_Given text_.

## Begin

If you want to talk about musicology as a science, and within this topic speak of its anal ysis of anti-Semitism as a political issue in music, then that is valid, and its valid to have a little here to point to it. "...Peter Gay lecture on the Wagnerian opera as anti-semitic allegory" I have never heard the the HUA quotient; the utter rubbishness and time-on-their-hands pursuits of academia espoused so plainly. -'Vert
- I hope we do enter in the bio of every German (or, in fact, every person) we have an encyclopedia article about verifiable information about their views and ideas, which obviously includes anti-Semitic views.--Eloquence 23:13 Feb 20, 2003 (UTC)
- Anti-Semitism is too subjective to be "verifiable" - Im sure God made you Elo, and anyone else, for more worty pursuits than to be such a particular kind of historian. -'Vert
- Wagner's anti-Semitism is neither subjective nor unverifiable. I don't believe in God. --Eloquence 23:40 Feb 20, 2003 (UTC)

## End

_Stored data_.
## Begin

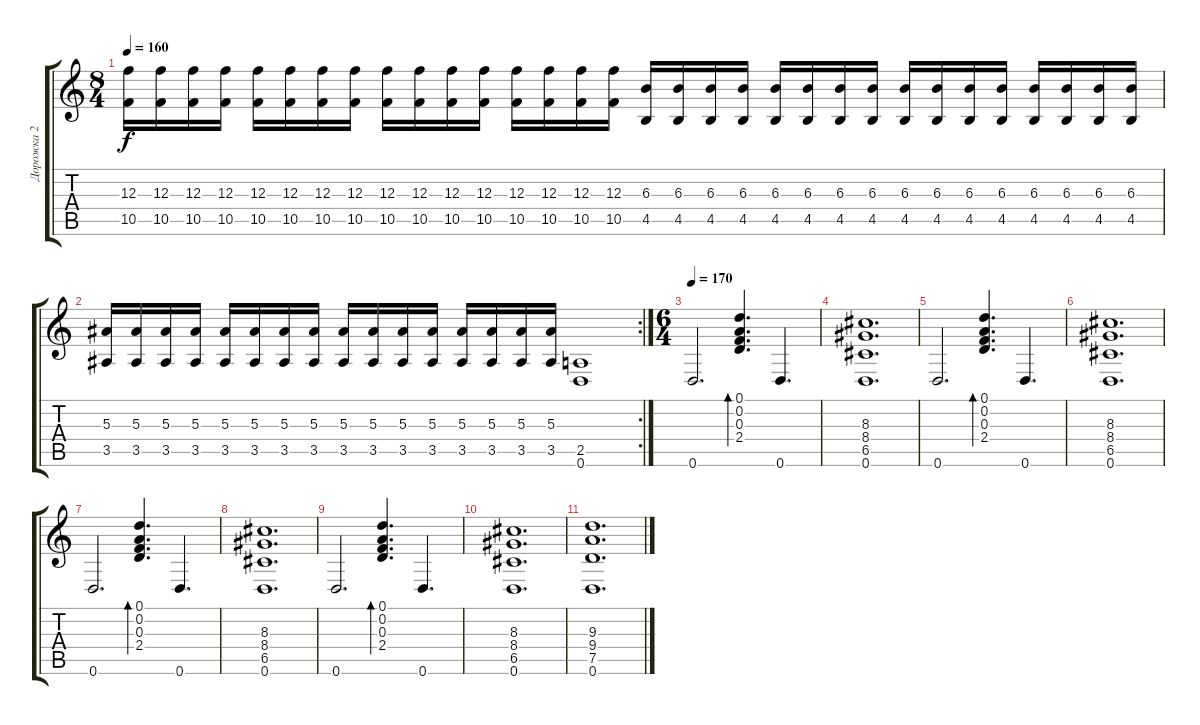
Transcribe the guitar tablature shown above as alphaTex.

\track ("Дорожка 2" "Дорожка 2") {instrument distortionguitar}
\staff {score tabs}
\tuning (D4 A3 F3 C3 G2 D2) {hide}
\ts (8 4)
\tempo 160
\clef g2
\ks c
(12.3 10.5).16{dy f} (12.3 10.5).16 (12.3 10.5).16 (12.3 10.5).16 (12.3 10.5).16 (12.3 10.5).16 (12.3 10.5).16 (12.3 10.5).16 (12.3 10.5).16 (12.3 10.5).16 (12.3 10.5).16 (12.3 10.5).16 (12.3 10.5).16 (12.3 10.5).16 (12.3 10.5).16 (12.3 10.5).16 (6.3 4.5).16 (6.3 4.5).16 (6.3 4.5).16 (6.3 4.5).16 (6.3 4.5).16 (6.3 4.5).16 (6.3 4.5).16 (6.3 4.5).16 (6.3 4.5).16 (6.3 4.5).16 (6.3 4.5).16 (6.3 4.5).16 (6.3 4.5).16 (6.3 4.5).16 (6.3 4.5).16 (6.3 4.5).16 |
\rc 2
(5.3 3.5).16 (5.3 3.5).16 (5.3 3.5).16 (5.3 3.5).16 (5.3 3.5).16 (5.3 3.5).16 (5.3 3.5).16 (5.3 3.5).16 (5.3 3.5).16 (5.3 3.5).16 (5.3 3.5).16 (5.3 3.5).16 (5.3 3.5).16 (5.3 3.5).16 (5.3 3.5).16 (5.3 3.5).16 (2.5 0.6).1 |
\ts (6 4)
\tempo 170
0.6.2{d} (0.1 0.2 0.3 2.4).4{d bd 60} 0.6.4{d} |
(8.3 8.4 6.5 0.6).1{d} |
0.6.2{d} (0.1 0.2 0.3 2.4).4{d bd 60} 0.6.4{d} |
(8.3 8.4 6.5 0.6).1{d} |
0.6.2{d} (0.1 0.2 0.3 2.4).4{d bd 60} 0.6.4{d} |
(8.3 8.4 6.5 0.6).1{d} |
0.6.2{d} (0.1 0.2 0.3 2.4).4{d bd 60} 0.6.4{d} |
(8.3 8.4 6.5 0.6).1{d} |
(9.3 9.4 7.5 0.6).1{d}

## End

_Given instruction_.
Copy out the full discussion about Wagner's anti-Semitism word for word, from its first line to its last.

_The result_.
If you want to talk about musicology as a science, and within this topic speak of its anal ysis of anti-Semitism as a political issue in music, then that is valid, and its valid to have a little here to point to it. "...Peter Gay lecture on the Wagnerian opera as anti-semitic allegory" I have never heard the the HUA quotient; the utter rubbishness and time-on-their-hands pursuits of academia espoused so plainly. -'Vert
- I hope we do enter in the bio of every German (or, in fact, every person) we have an encyclopedia article about verifiable information about their views and ideas, which obviously includes anti-Semitic views.--Eloquence 23:13 Feb 20, 2003 (UTC)
- Anti-Semitism is too subjective to be "verifiable" - Im sure God made you Elo, and anyone else, for more worty pursuits than to be such a particular kind of historian. -'Vert
- Wagner's anti-Semitism is neither subjective nor unverifiable. I don't believe in God. --Eloquence 23:40 Feb 20, 2003 (UTC)